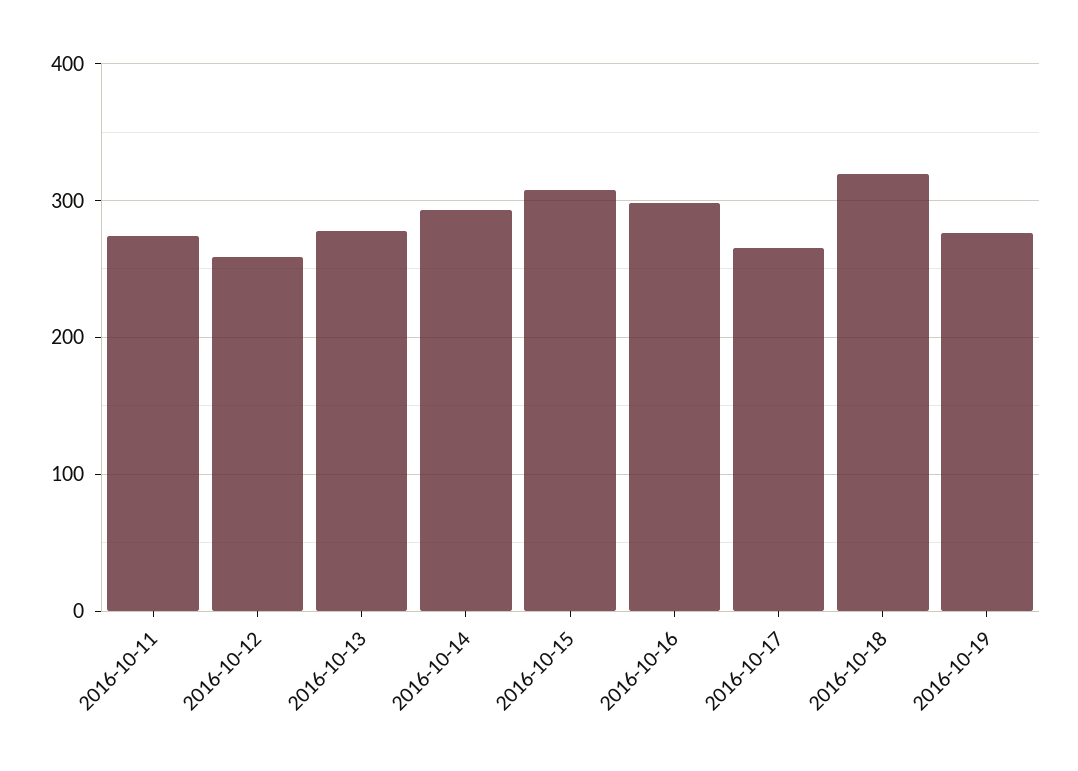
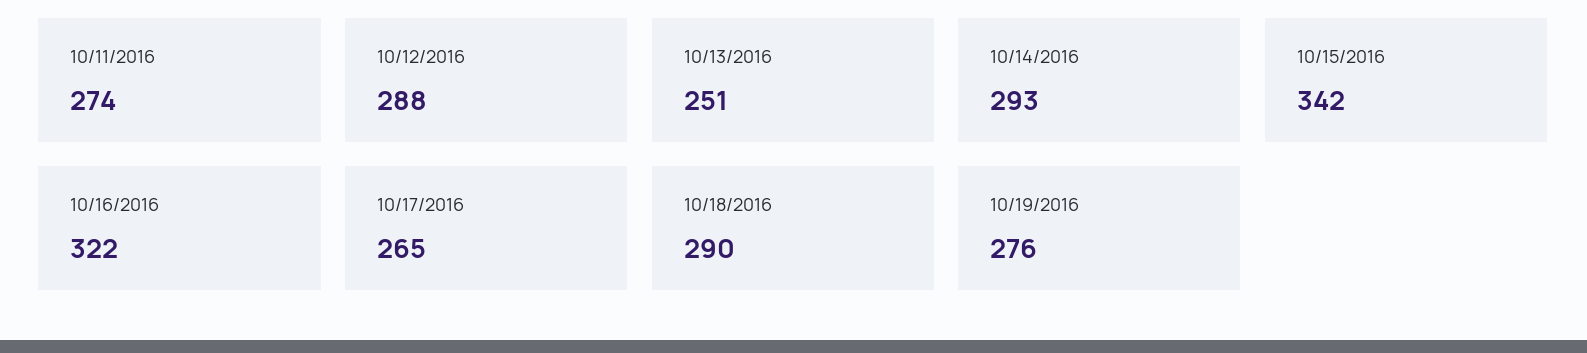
2016-10-12: 260 -> 288
2016-10-13: 280 -> 251
2016-10-15: 310 -> 342
2016-10-16: 300 -> 322
2016-10-18: 320 -> 290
__________
Exercise aim:
In case the records contain pictures, keep those out and repeat the rest exactly.

Solution:
2016-10-12: 260 -> 288
2016-10-13: 280 -> 251
2016-10-15: 310 -> 342
2016-10-16: 300 -> 322
2016-10-18: 320 -> 290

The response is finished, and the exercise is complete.